### Your task:
Write out the records that follow exactly. Do not include pictures.

### Data for analysis:
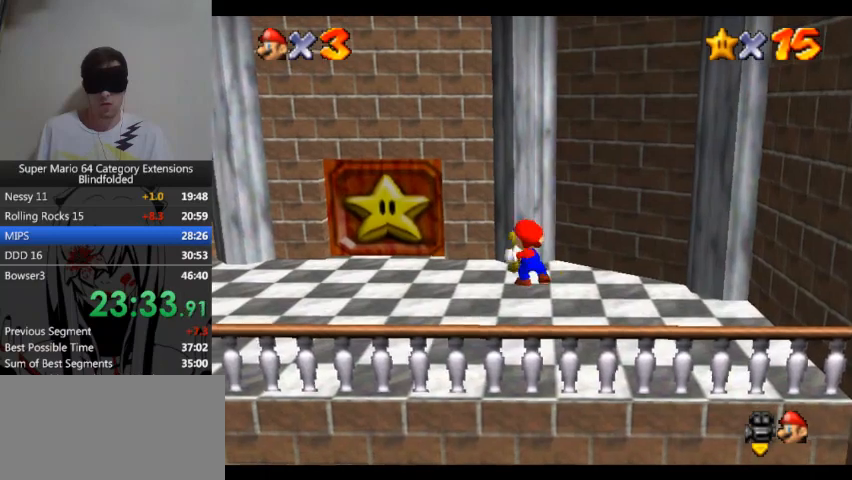
{"buttons": [], "left_stick": "center", "right_stick": "center", "events": [[100, "B", "up"], [133, "B", "down"], [233, "B", "up"], [267, "B", "down"], [333, "B", "up"], [400, "B", "down"], [467, "B", "up"]]}
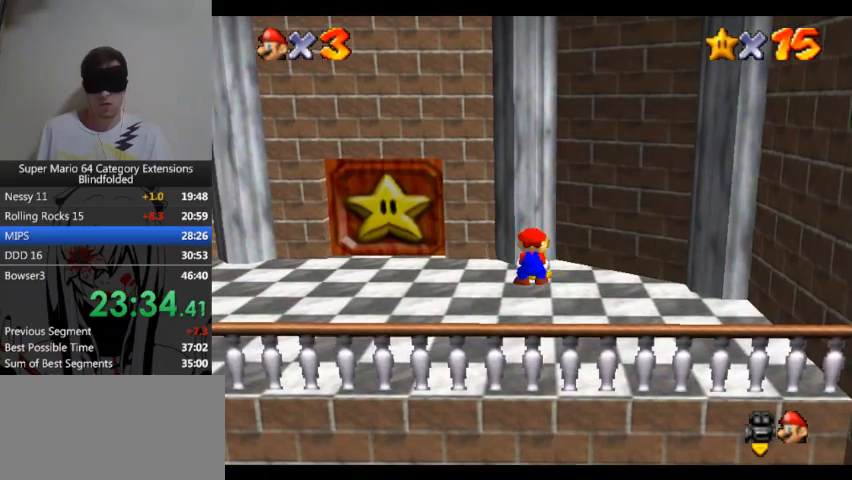
{"buttons": [], "left_stick": "center", "right_stick": "center", "events": [[33, "B", "down"], [100, "B", "up"], [167, "B", "down"], [200, "B", "up"], [300, "B", "down"], [367, "B", "up"], [400, "B", "down"], [467, "B", "up"]]}
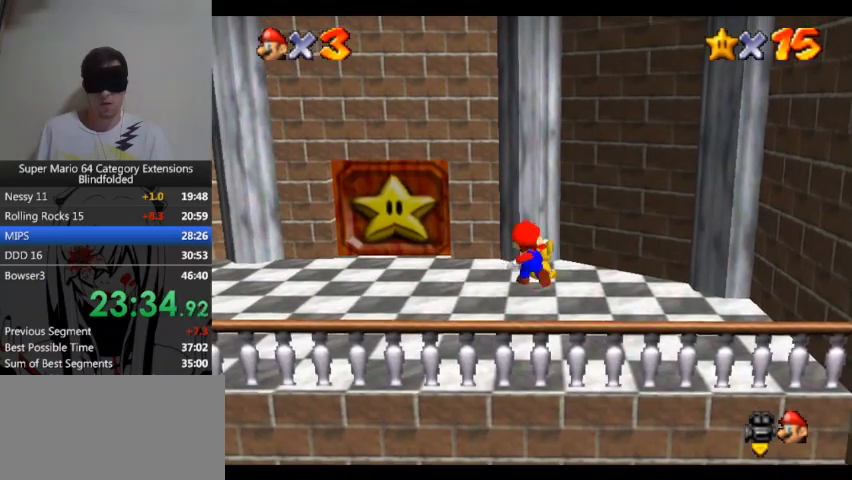
{"buttons": [], "left_stick": "center", "right_stick": "center", "events": [[33, "B", "down"], [100, "B", "up"], [133, "B", "down"], [233, "B", "up"], [300, "B", "down"], [367, "B", "up"], [433, "B", "down"], [500, "B", "up"]]}
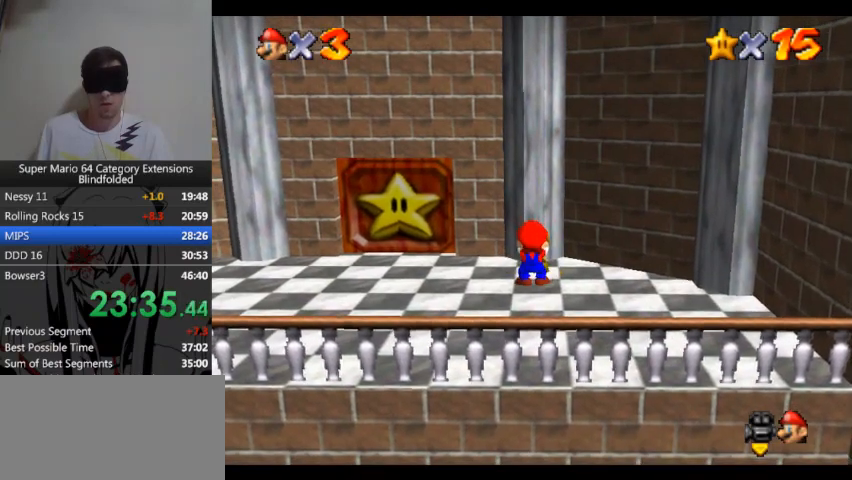
{"buttons": ["B"], "left_stick": "center", "right_stick": "center", "events": [[67, "B", "down"], [133, "B", "up"], [200, "B", "down"], [267, "B", "up"], [300, "B", "down"], [400, "B", "up"], [467, "B", "down"]]}
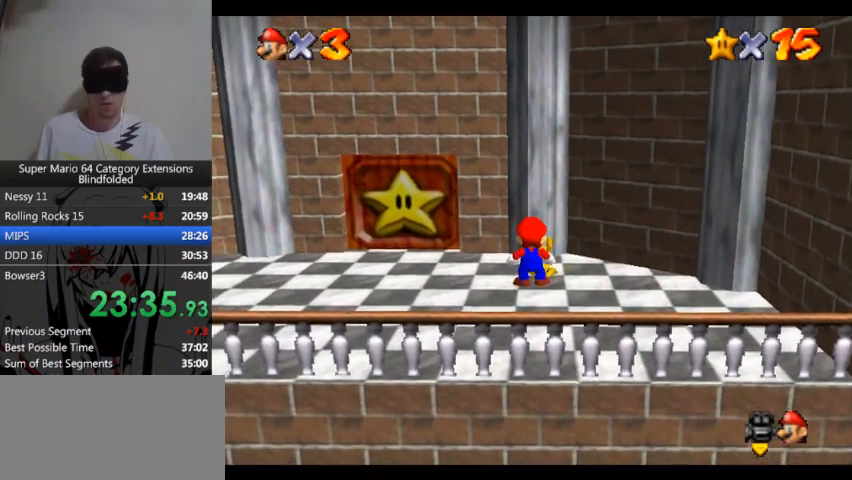
{"buttons": ["B"], "left_stick": "center", "right_stick": "center", "events": [[33, "B", "up"], [100, "B", "down"], [167, "B", "up"], [233, "B", "down"], [300, "B", "up"], [333, "B", "down"], [433, "B", "up"], [467, "B", "down"]]}
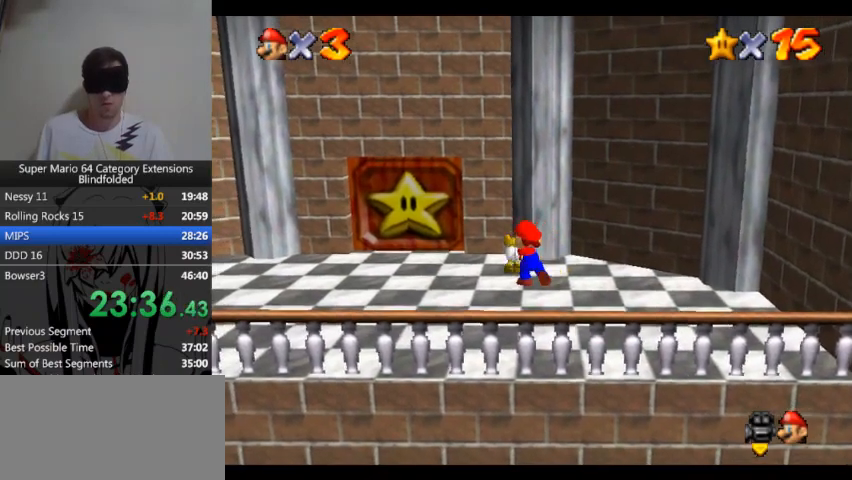
{"buttons": ["B"], "left_stick": "center", "right_stick": "center", "events": [[33, "B", "up"], [100, "B", "down"], [167, "B", "up"], [200, "B", "down"], [400, "B", "up"], [433, "B", "down"]]}
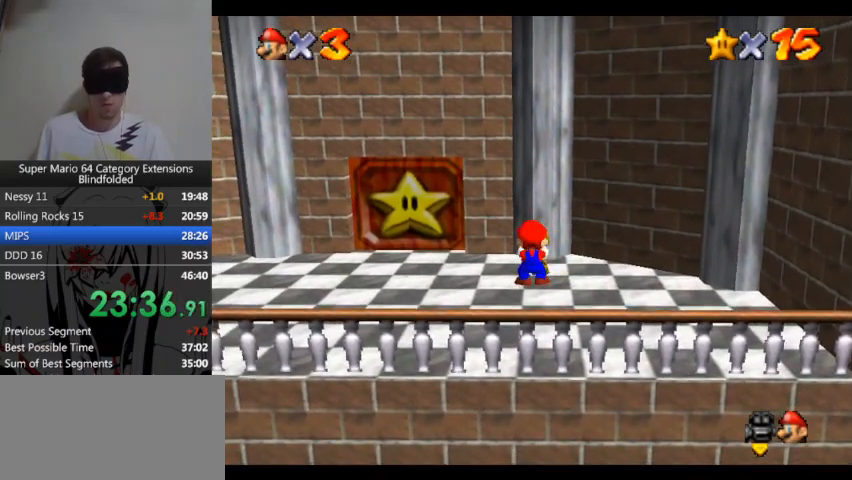
{"buttons": ["B"], "left_stick": "center", "right_stick": "center", "events": [[33, "B", "up"], [100, "B", "down"], [167, "B", "up"], [200, "B", "down"], [267, "B", "up"], [367, "B", "down"], [400, "B", "up"], [467, "B", "down"]]}
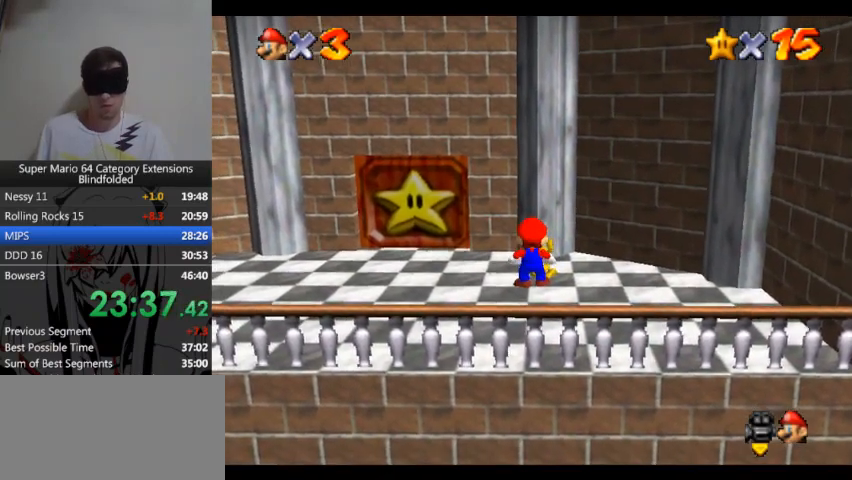
{"buttons": ["B"], "left_stick": "center", "right_stick": "center", "events": [[33, "B", "up"], [100, "B", "down"], [167, "B", "up"], [233, "B", "down"], [300, "B", "up"], [367, "B", "down"], [433, "B", "up"], [500, "B", "down"]]}
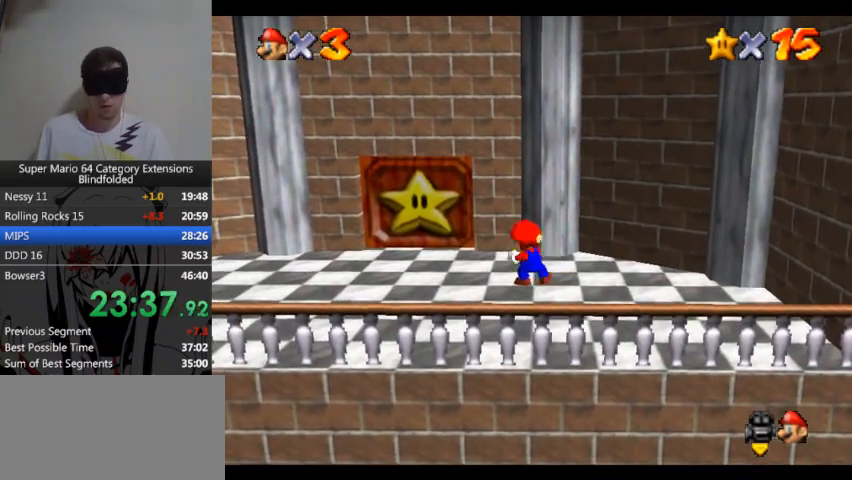
{"buttons": [], "left_stick": "center", "right_stick": "center", "events": [[67, "B", "up"], [133, "B", "down"], [200, "B", "up"], [267, "B", "down"], [333, "B", "up"], [400, "B", "down"], [467, "B", "up"]]}
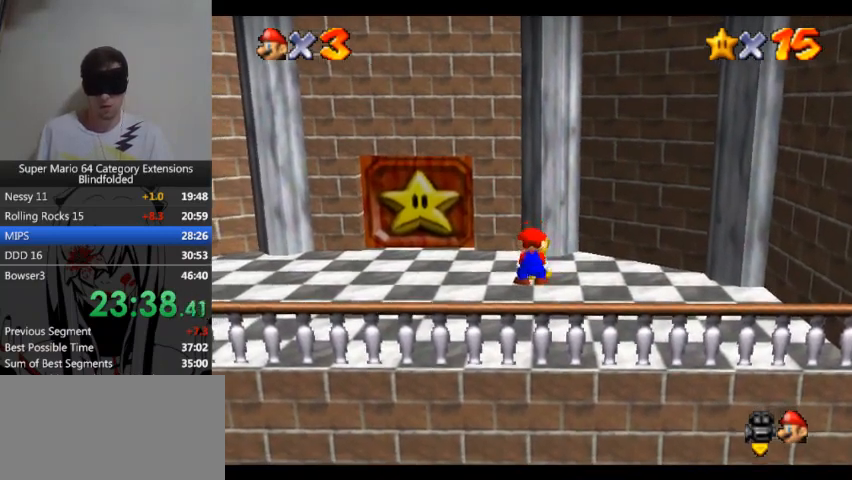
{"buttons": [], "left_stick": "center", "right_stick": "center", "events": [[33, "B", "down"], [100, "B", "up"], [133, "B", "down"], [200, "B", "up"], [267, "B", "down"], [333, "B", "up"], [400, "B", "down"], [467, "B", "up"]]}
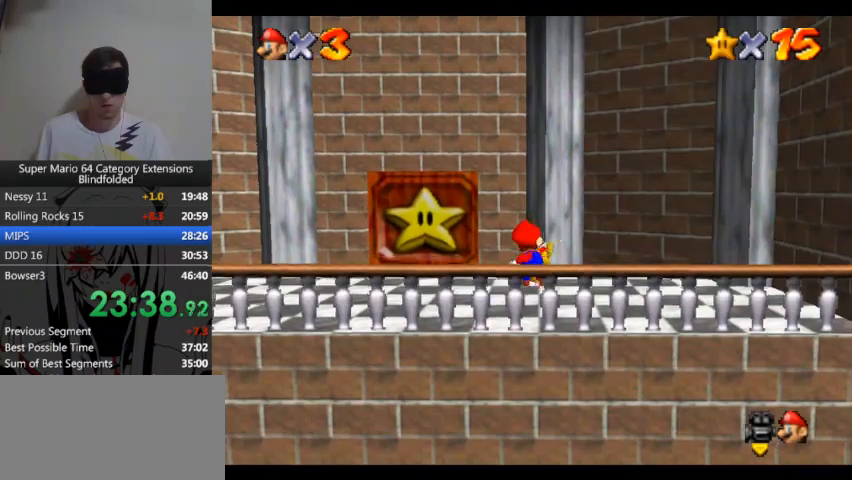
{"buttons": [], "left_stick": "center", "right_stick": "center", "events": [[33, "B", "down"], [100, "B", "up"], [133, "B", "down"], [200, "B", "up"], [267, "B", "down"], [333, "B", "up"], [400, "B", "down"], [467, "B", "up"]]}
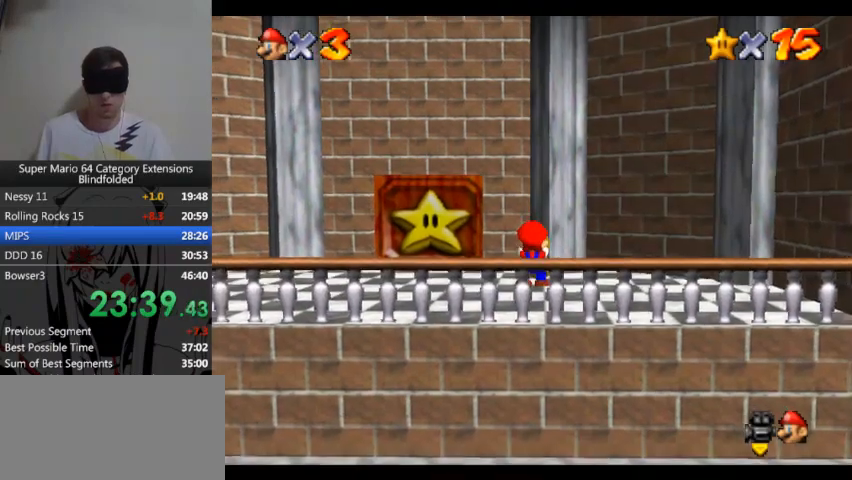
{"buttons": ["B"], "left_stick": "center", "right_stick": "center", "events": [[33, "B", "down"], [100, "B", "up"], [200, "B", "down"], [233, "B", "up"], [300, "B", "down"], [367, "B", "up"], [467, "B", "down"]]}
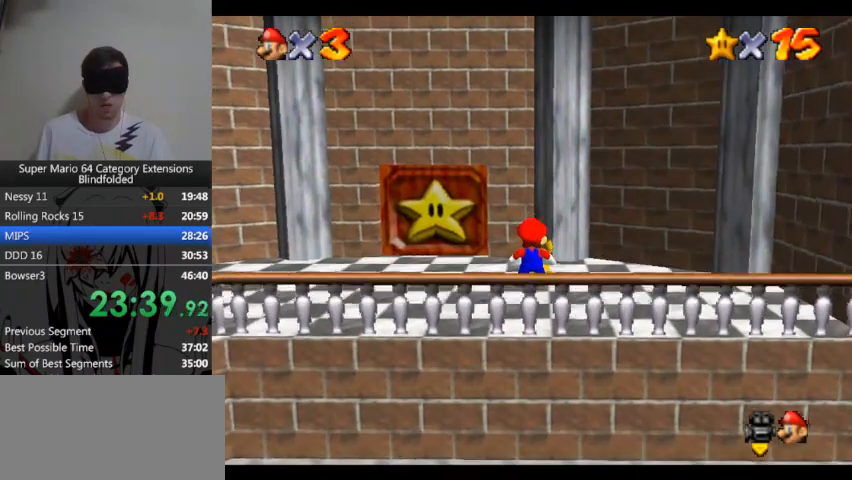
{"buttons": ["B"], "left_stick": "center", "right_stick": "center", "events": [[33, "B", "up"], [100, "B", "down"], [133, "B", "up"], [233, "B", "down"], [267, "B", "up"], [300, "B", "down"], [367, "B", "up"], [467, "B", "down"]]}
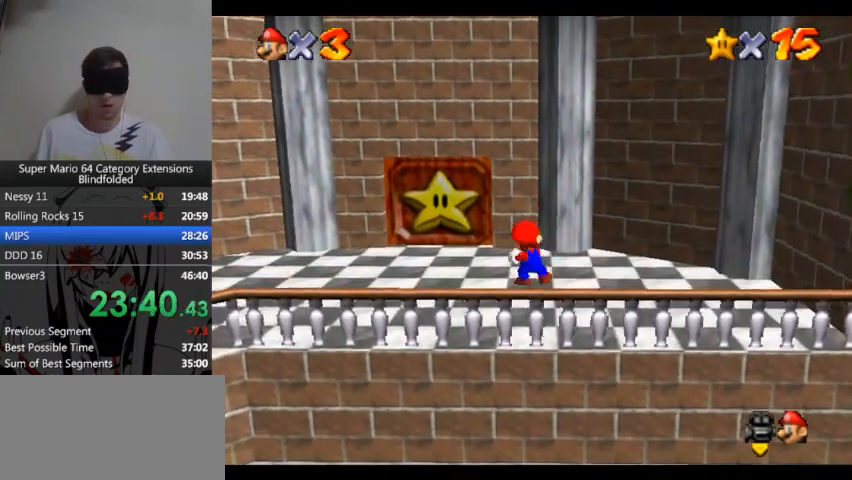
{"buttons": [], "left_stick": "center", "right_stick": "center", "events": [[33, "B", "up"], [100, "B", "down"], [167, "B", "up"], [233, "B", "down"], [300, "B", "up"], [400, "B", "down"], [467, "B", "up"]]}
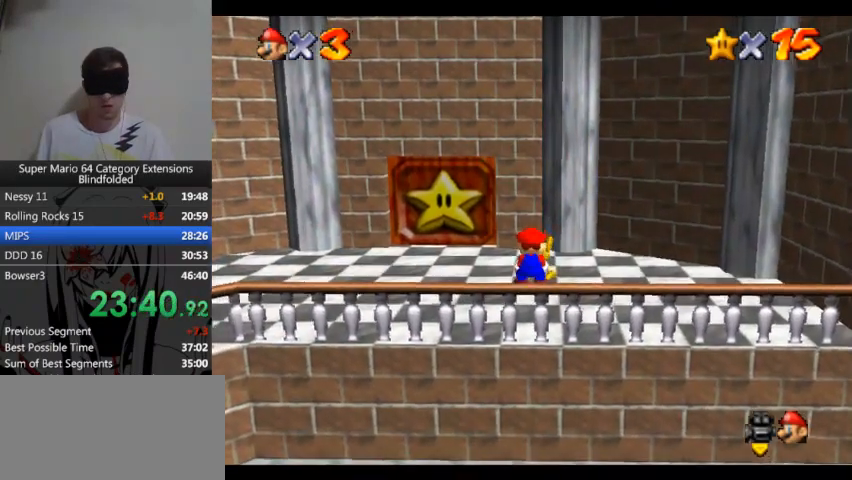
{"buttons": [], "left_stick": "center", "right_stick": "center", "events": [[33, "B", "down"], [100, "B", "up"], [167, "B", "down"], [233, "B", "up"], [300, "B", "down"], [367, "B", "up"], [400, "B", "down"], [500, "B", "up"]]}
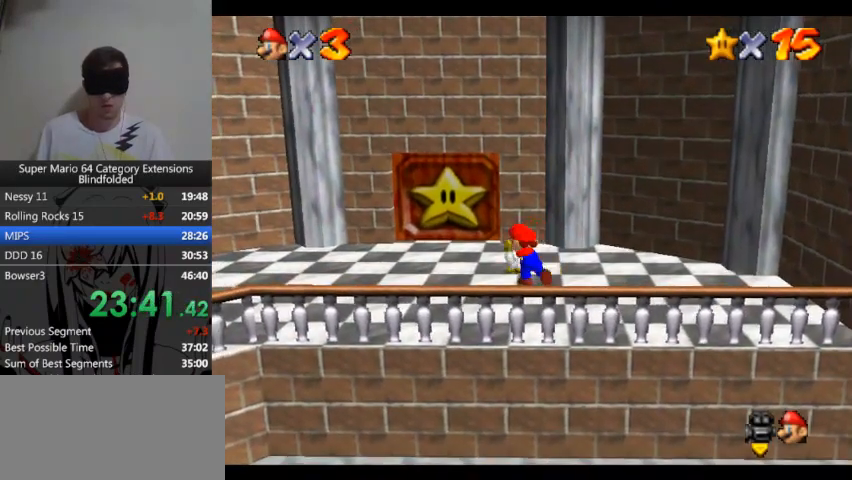
{"buttons": ["B"], "left_stick": "center", "right_stick": "center", "events": [[67, "B", "down"], [133, "B", "up"], [200, "B", "down"], [267, "B", "up"], [333, "B", "down"], [400, "B", "up"], [467, "B", "down"]]}
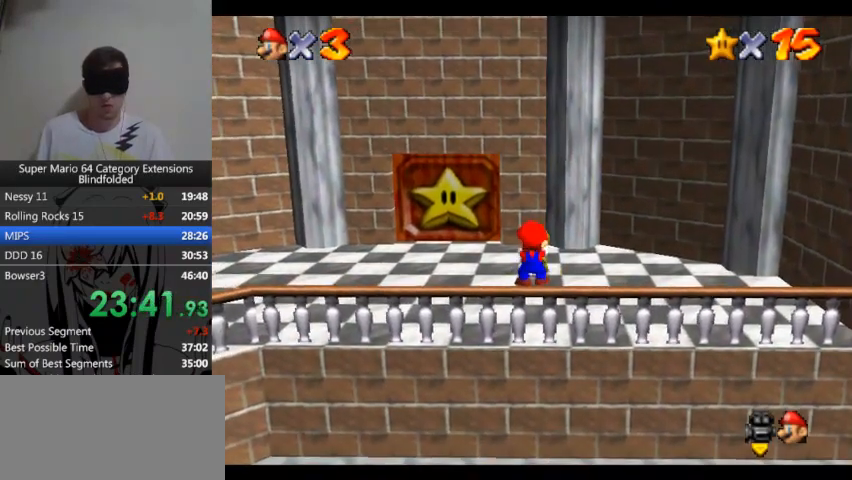
{"buttons": [], "left_stick": "center", "right_stick": "center", "events": [[67, "B", "up"], [133, "B", "down"], [167, "B", "up"], [267, "B", "down"], [333, "B", "up"], [400, "B", "down"], [467, "B", "up"]]}
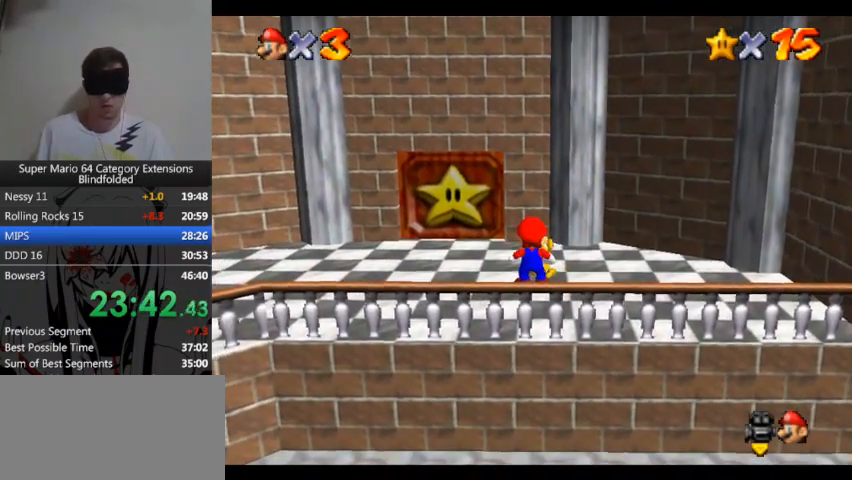
{"buttons": [], "left_stick": "center", "right_stick": "center", "events": [[33, "B", "down"], [100, "B", "up"], [133, "B", "down"], [200, "B", "up"], [267, "B", "down"], [333, "B", "up"], [400, "B", "down"], [500, "B", "up"]]}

### Exercise output:
{"buttons": [], "left_stick": "center", "right_stick": "center", "events": [[100, "B", "up"], [133, "B", "down"], [233, "B", "up"], [267, "B", "down"], [333, "B", "up"], [400, "B", "down"], [467, "B", "up"]]}
{"buttons": [], "left_stick": "center", "right_stick": "center", "events": [[33, "B", "down"], [100, "B", "up"], [167, "B", "down"], [200, "B", "up"], [300, "B", "down"], [367, "B", "up"], [400, "B", "down"], [467, "B", "up"]]}
{"buttons": [], "left_stick": "center", "right_stick": "center", "events": [[33, "B", "down"], [100, "B", "up"], [133, "B", "down"], [233, "B", "up"], [300, "B", "down"], [367, "B", "up"], [433, "B", "down"], [500, "B", "up"]]}
{"buttons": ["B"], "left_stick": "center", "right_stick": "center", "events": [[67, "B", "down"], [133, "B", "up"], [200, "B", "down"], [267, "B", "up"], [300, "B", "down"], [400, "B", "up"], [467, "B", "down"]]}
{"buttons": ["B"], "left_stick": "center", "right_stick": "center", "events": [[33, "B", "up"], [100, "B", "down"], [167, "B", "up"], [233, "B", "down"], [300, "B", "up"], [333, "B", "down"], [433, "B", "up"], [467, "B", "down"]]}
{"buttons": ["B"], "left_stick": "center", "right_stick": "center", "events": [[33, "B", "up"], [100, "B", "down"], [167, "B", "up"], [200, "B", "down"], [400, "B", "up"], [433, "B", "down"]]}
{"buttons": ["B"], "left_stick": "center", "right_stick": "center", "events": [[33, "B", "up"], [100, "B", "down"], [167, "B", "up"], [200, "B", "down"], [267, "B", "up"], [367, "B", "down"], [400, "B", "up"], [467, "B", "down"]]}
{"buttons": ["B"], "left_stick": "center", "right_stick": "center", "events": [[33, "B", "up"], [100, "B", "down"], [167, "B", "up"], [233, "B", "down"], [300, "B", "up"], [367, "B", "down"], [433, "B", "up"], [500, "B", "down"]]}
{"buttons": [], "left_stick": "center", "right_stick": "center", "events": [[67, "B", "up"], [133, "B", "down"], [200, "B", "up"], [267, "B", "down"], [333, "B", "up"], [400, "B", "down"], [467, "B", "up"]]}
{"buttons": [], "left_stick": "center", "right_stick": "center", "events": [[33, "B", "down"], [100, "B", "up"], [133, "B", "down"], [200, "B", "up"], [267, "B", "down"], [333, "B", "up"], [400, "B", "down"], [467, "B", "up"]]}
{"buttons": [], "left_stick": "center", "right_stick": "center", "events": [[33, "B", "down"], [100, "B", "up"], [133, "B", "down"], [200, "B", "up"], [267, "B", "down"], [333, "B", "up"], [400, "B", "down"], [467, "B", "up"]]}
{"buttons": ["B"], "left_stick": "center", "right_stick": "center", "events": [[33, "B", "down"], [100, "B", "up"], [200, "B", "down"], [233, "B", "up"], [300, "B", "down"], [367, "B", "up"], [467, "B", "down"]]}
{"buttons": ["B"], "left_stick": "center", "right_stick": "center", "events": [[33, "B", "up"], [100, "B", "down"], [133, "B", "up"], [233, "B", "down"], [267, "B", "up"], [300, "B", "down"], [367, "B", "up"], [467, "B", "down"]]}
{"buttons": [], "left_stick": "center", "right_stick": "center", "events": [[33, "B", "up"], [100, "B", "down"], [167, "B", "up"], [233, "B", "down"], [300, "B", "up"], [400, "B", "down"], [467, "B", "up"]]}
{"buttons": [], "left_stick": "center", "right_stick": "center", "events": [[33, "B", "down"], [100, "B", "up"], [167, "B", "down"], [233, "B", "up"], [300, "B", "down"], [367, "B", "up"], [400, "B", "down"], [500, "B", "up"]]}
{"buttons": ["B"], "left_stick": "center", "right_stick": "center", "events": [[67, "B", "down"], [133, "B", "up"], [200, "B", "down"], [267, "B", "up"], [333, "B", "down"], [400, "B", "up"], [467, "B", "down"]]}
{"buttons": [], "left_stick": "center", "right_stick": "center", "events": [[67, "B", "up"], [133, "B", "down"], [167, "B", "up"], [267, "B", "down"], [333, "B", "up"], [400, "B", "down"], [467, "B", "up"]]}
{"buttons": [], "left_stick": "center", "right_stick": "center", "events": [[33, "B", "down"], [100, "B", "up"], [133, "B", "down"], [200, "B", "up"], [267, "B", "down"], [333, "B", "up"], [400, "B", "down"], [500, "B", "up"]]}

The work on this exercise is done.